(Saved entries)
┏━━
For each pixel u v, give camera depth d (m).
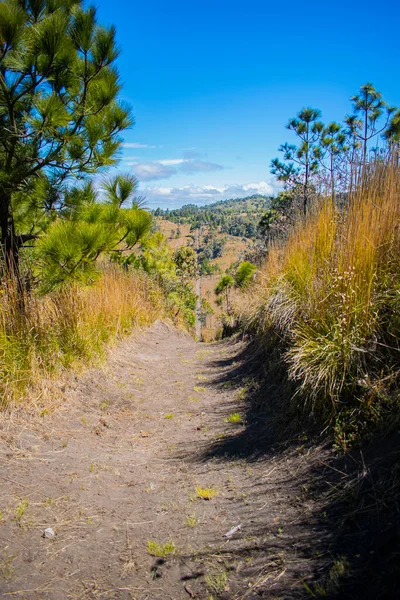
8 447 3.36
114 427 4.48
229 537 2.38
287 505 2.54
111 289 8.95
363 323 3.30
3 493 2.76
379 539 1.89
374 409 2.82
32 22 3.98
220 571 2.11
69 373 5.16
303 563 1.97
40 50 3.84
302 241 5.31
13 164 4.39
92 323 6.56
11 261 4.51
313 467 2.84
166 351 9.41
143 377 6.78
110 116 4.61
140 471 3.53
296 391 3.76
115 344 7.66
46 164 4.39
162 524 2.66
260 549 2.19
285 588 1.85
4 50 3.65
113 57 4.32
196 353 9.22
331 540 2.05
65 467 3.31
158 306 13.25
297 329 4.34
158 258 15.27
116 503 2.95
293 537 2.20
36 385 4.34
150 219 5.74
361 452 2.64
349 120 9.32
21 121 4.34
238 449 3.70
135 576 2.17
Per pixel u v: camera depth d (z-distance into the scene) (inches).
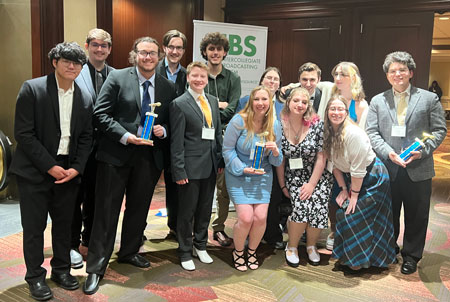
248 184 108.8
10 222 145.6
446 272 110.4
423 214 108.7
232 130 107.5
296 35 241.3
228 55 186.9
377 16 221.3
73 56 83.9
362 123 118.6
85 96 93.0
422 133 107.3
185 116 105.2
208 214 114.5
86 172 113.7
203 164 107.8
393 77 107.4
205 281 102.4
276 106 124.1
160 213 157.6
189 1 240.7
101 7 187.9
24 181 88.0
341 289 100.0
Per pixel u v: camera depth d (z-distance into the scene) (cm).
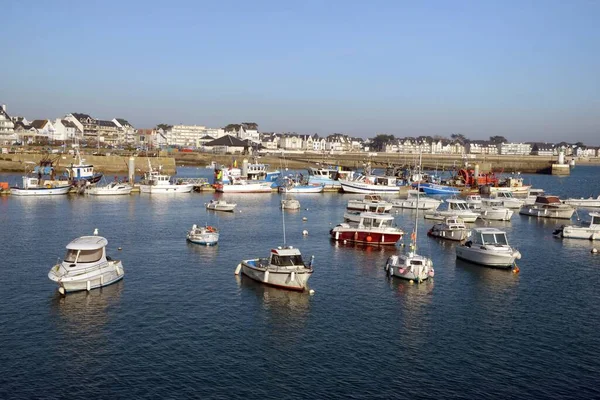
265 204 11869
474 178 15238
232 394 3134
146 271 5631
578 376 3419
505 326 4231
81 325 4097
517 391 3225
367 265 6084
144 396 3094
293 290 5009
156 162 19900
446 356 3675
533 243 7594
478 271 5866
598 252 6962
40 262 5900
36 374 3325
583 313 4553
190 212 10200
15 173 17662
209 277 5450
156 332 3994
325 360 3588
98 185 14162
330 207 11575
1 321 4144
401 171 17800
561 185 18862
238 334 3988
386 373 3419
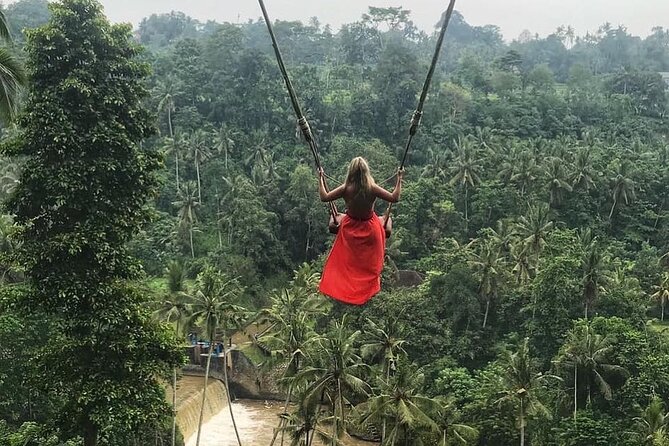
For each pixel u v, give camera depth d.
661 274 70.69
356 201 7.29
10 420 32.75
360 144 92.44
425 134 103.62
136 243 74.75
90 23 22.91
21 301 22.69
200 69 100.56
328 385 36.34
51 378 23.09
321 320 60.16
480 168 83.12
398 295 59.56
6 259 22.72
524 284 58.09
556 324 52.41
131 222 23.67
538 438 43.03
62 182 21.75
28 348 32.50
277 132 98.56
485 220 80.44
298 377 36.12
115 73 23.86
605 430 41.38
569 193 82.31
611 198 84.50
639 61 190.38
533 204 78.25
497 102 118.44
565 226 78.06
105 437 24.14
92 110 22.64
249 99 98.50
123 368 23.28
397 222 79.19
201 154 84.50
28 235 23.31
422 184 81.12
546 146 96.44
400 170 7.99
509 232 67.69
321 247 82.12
┗━━
┏━━
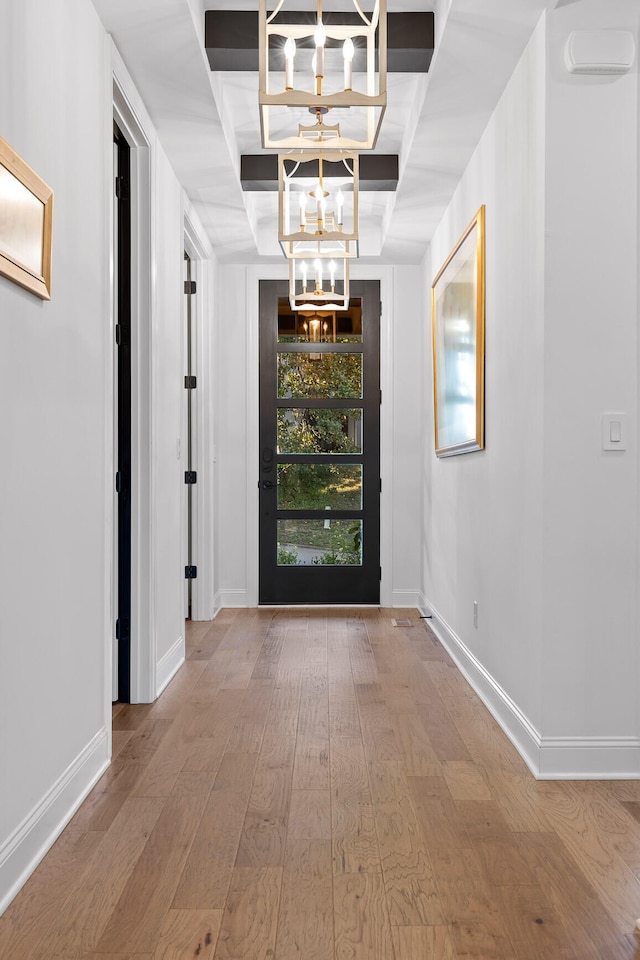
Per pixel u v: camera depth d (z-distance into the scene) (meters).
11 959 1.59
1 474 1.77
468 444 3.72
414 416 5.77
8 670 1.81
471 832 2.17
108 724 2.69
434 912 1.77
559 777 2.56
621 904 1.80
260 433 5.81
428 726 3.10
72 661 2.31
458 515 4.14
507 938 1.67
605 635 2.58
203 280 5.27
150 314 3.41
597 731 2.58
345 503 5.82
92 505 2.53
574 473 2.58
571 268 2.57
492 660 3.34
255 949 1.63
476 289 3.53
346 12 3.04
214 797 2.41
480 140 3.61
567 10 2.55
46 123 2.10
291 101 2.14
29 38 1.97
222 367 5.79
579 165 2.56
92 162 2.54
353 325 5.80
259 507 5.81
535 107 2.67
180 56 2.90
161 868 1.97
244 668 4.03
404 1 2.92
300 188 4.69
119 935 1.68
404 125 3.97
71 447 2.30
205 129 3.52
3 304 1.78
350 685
┗━━
┏━━
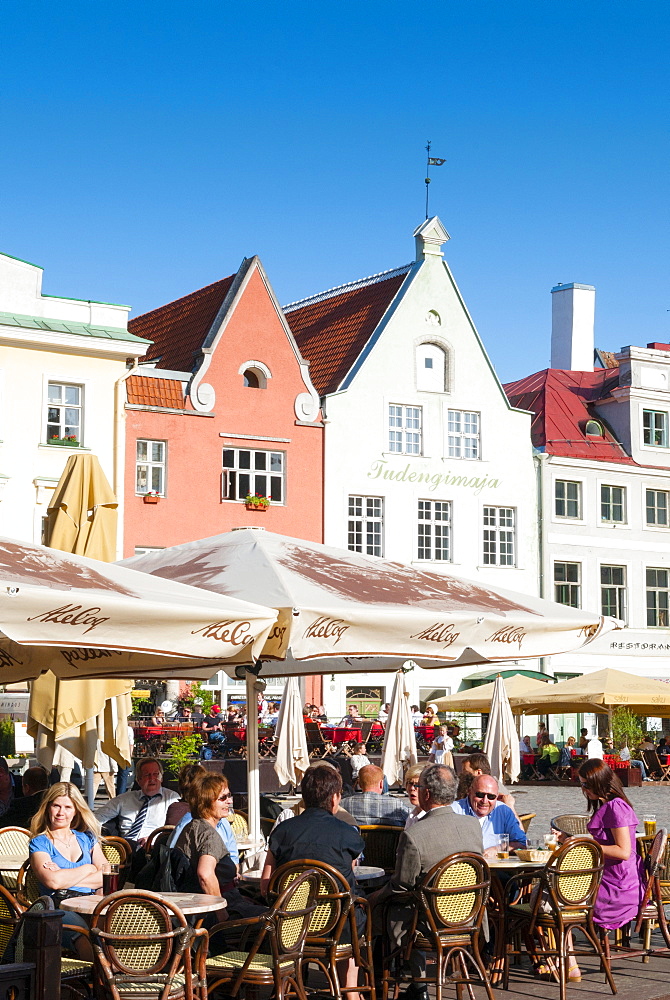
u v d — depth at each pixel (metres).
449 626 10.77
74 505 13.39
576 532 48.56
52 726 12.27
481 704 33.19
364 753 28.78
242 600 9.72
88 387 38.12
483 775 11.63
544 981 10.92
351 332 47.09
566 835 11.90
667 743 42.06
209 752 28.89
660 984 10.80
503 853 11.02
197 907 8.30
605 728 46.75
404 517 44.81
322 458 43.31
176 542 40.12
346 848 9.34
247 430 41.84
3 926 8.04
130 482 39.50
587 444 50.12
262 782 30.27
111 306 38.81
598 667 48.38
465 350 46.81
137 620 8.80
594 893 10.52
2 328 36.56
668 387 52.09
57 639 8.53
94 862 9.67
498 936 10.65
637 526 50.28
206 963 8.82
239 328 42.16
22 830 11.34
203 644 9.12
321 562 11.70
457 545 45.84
┗━━
YOUR OBJECTIVE - After reading the entries above, state how many lines hold the word "pixel", with no text besides the number.

TASK ANSWER - 6